Tyler celebrates his 14th birthday in the backyard, after dark. He has a rare disease called “XP” which makes UV light fatal. His mom Eve has done her best to shelter him, and their family life revolves around a series of elaborate protocals to keep Tyler safe. The reality is, tho, he will still probably die before he turns 20. Tyler’s older sister Melissa seems to accept their unusual life, but as she nears 16, she starts to buck against her parents’ rules. Their dad, David, is working in another state and struggling to stay close to his family.
Tyler’s family thinks they are doing ok (fatal disease notwithstanding) until the night Eve’s best friend’s daughter Amy goes missing. The seach for Amy takes over all of their lives. The strain of this tragedy, on top of their daily struggles, might just be too much.

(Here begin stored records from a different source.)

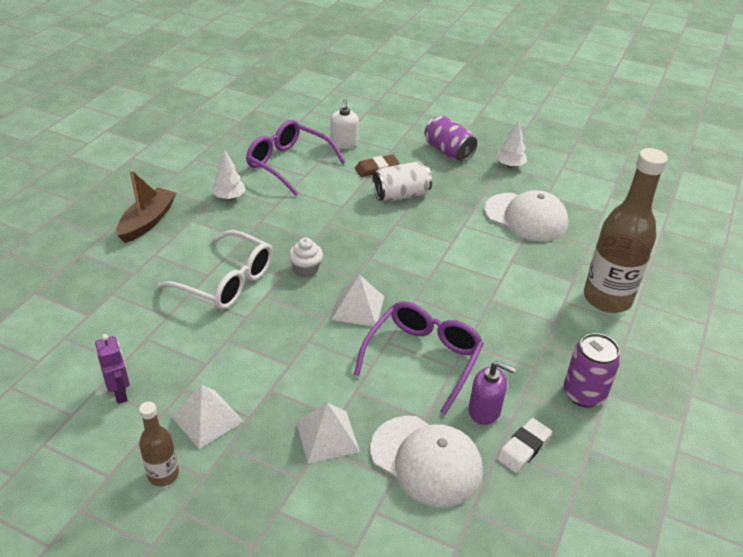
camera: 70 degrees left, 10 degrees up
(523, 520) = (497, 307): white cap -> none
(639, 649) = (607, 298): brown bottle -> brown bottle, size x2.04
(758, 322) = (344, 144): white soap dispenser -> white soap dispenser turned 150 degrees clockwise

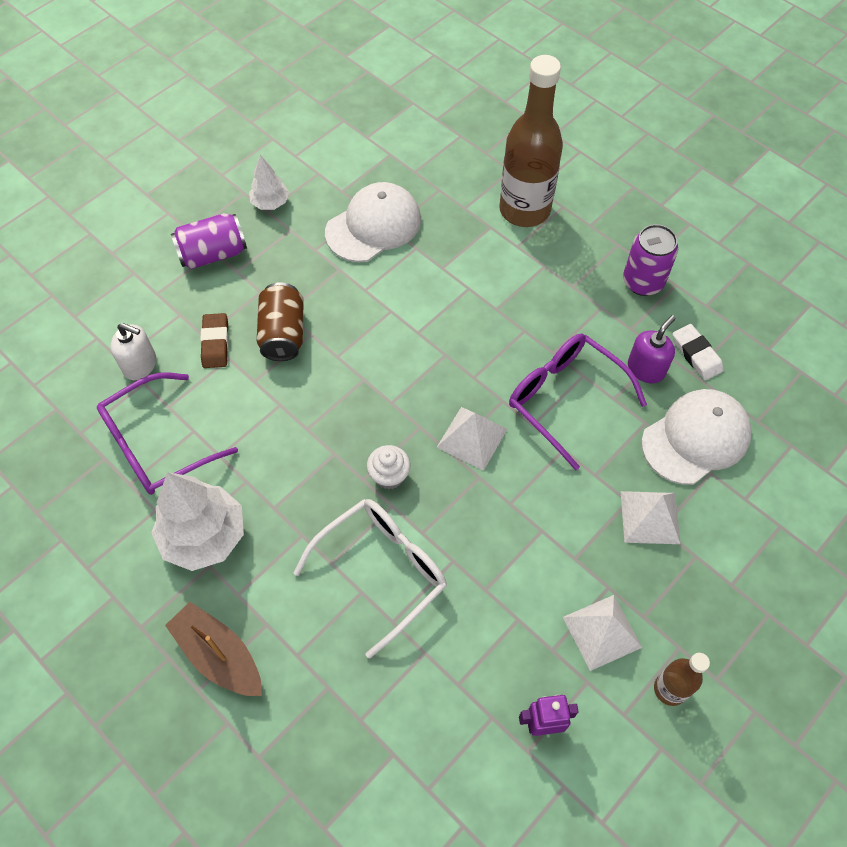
camera: 70 degrees left, 20 degrees up
(229, 197) = (204, 536): white tree -> white tree, size x1.85
(401, 195) = (283, 333): white can -> brown can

Tyler has a secret: he sneaks out at night with a camera. At first he just took pictures of wildlife and plants, but soon he discovered the irresistable thrill of peering into his neighbors’ lives. Everyone has secrets, and Tyler knows a lot of them. But its the one secret he doesn’t know that could be the hardest for him to face.

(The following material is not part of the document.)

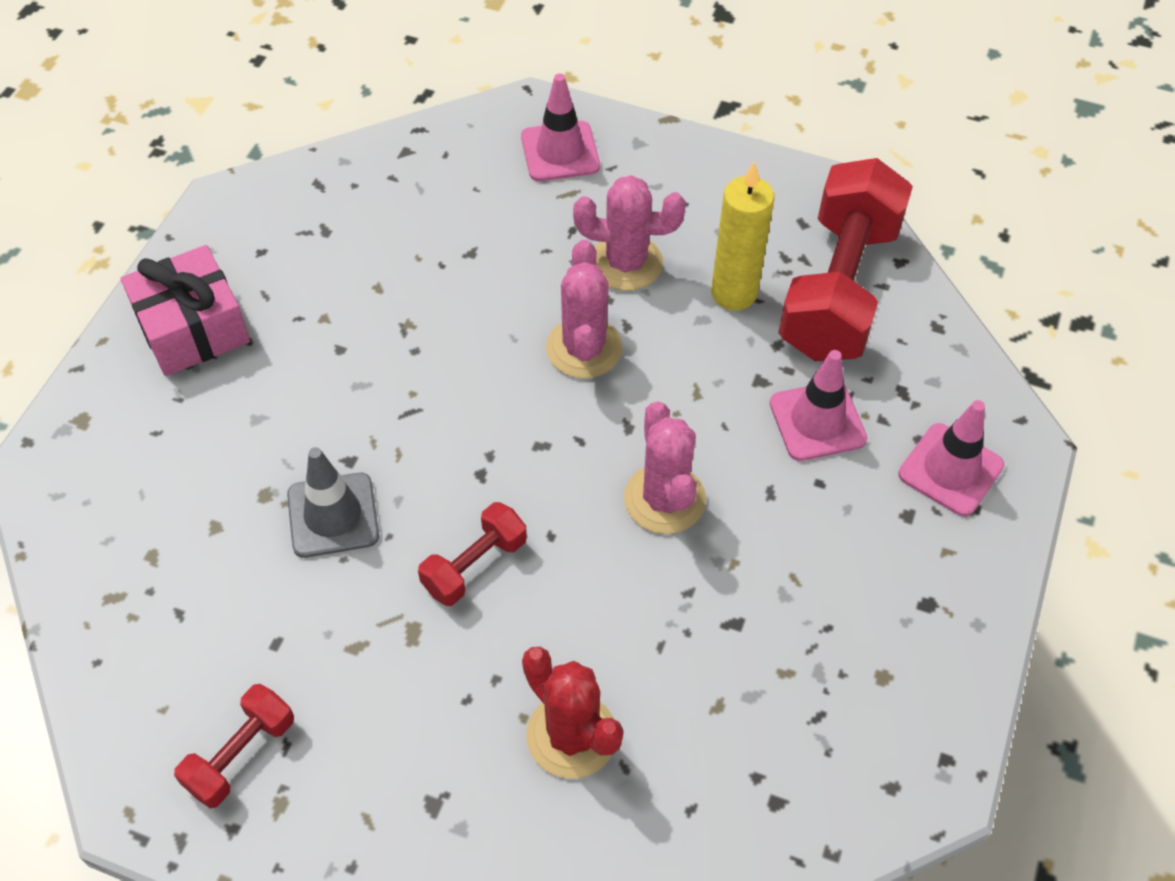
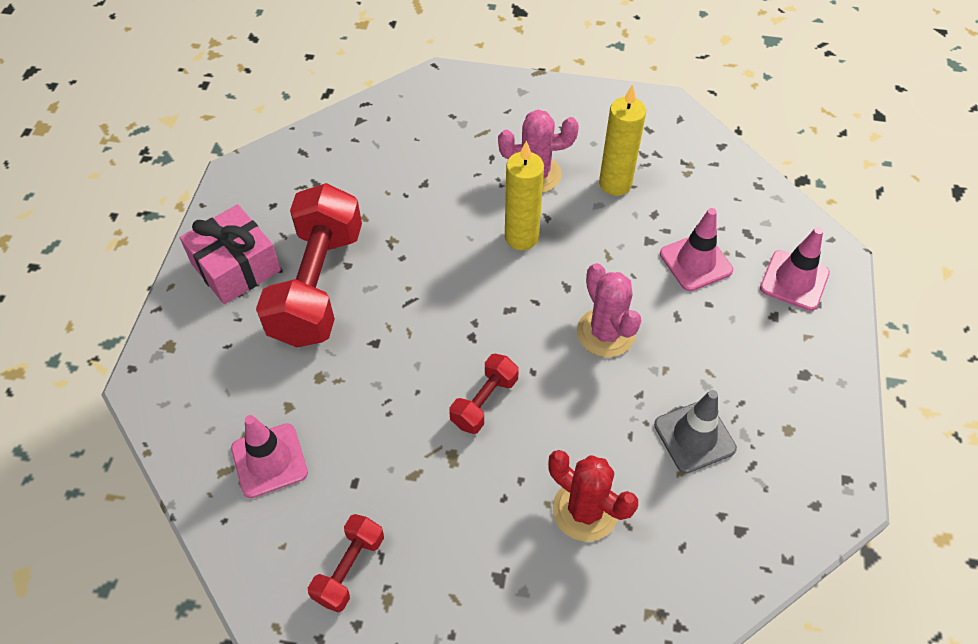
camera: 10 degrees left, 0 degrees up
(333, 515) = (373, 383): grey traffic cone -> grey traffic cone (694, 436)
(560, 152) = (469, 105): pink traffic cone -> pink traffic cone (269, 460)
(584, 348) = (521, 237): pink cactus -> yellow candle
(838, 289) = (685, 170): red dumbbell -> red dumbbell (317, 285)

The Deepest Secret could be classified as a fairly standard women’s novel. The chapters narrated by Eve and David are like a lot of other chapters about two married, disconnected people. But the chapters from Tyler’s perspective elevate this novel above the ordinary. His character and voice are unique. Its rare to read a novel with a 14 year old boy that has been this well developed.

Everyone has secrets. And The Deepest Secret will keep you turning the pages, wanting to find out all of them.